Copy out all the lines of the data that hold the word "coffee".

§ **Data section**:
══════════

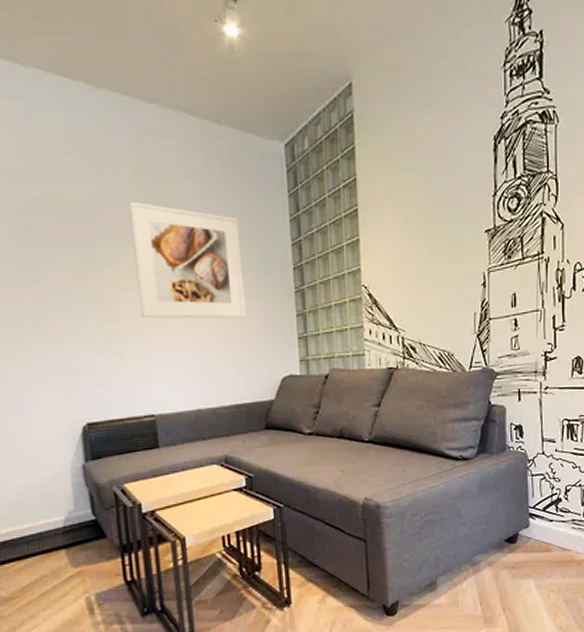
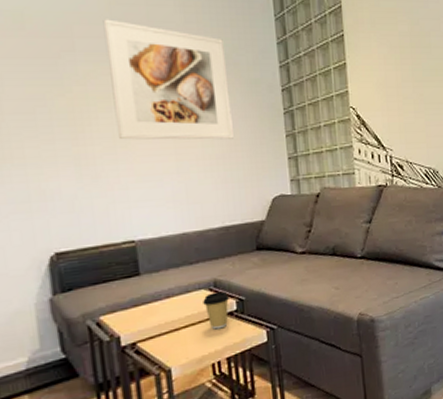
coffee cup: none [215,467,239,504] -> present [203,291,229,330]

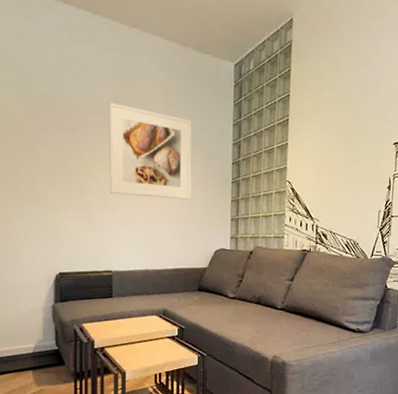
coffee cup: present [203,291,229,330] -> none [154,319,173,348]

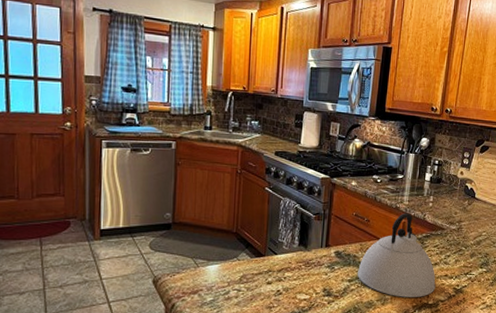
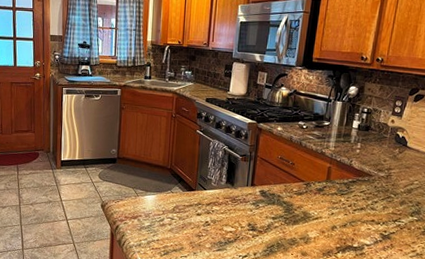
kettle: present [358,213,436,297] -> none [282,158,362,240]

══════════

§ **Output for this exercise**:
coffee cup: none [215,467,239,504] -> present [203,291,229,330]
coffee cup: present [203,291,229,330] -> none [154,319,173,348]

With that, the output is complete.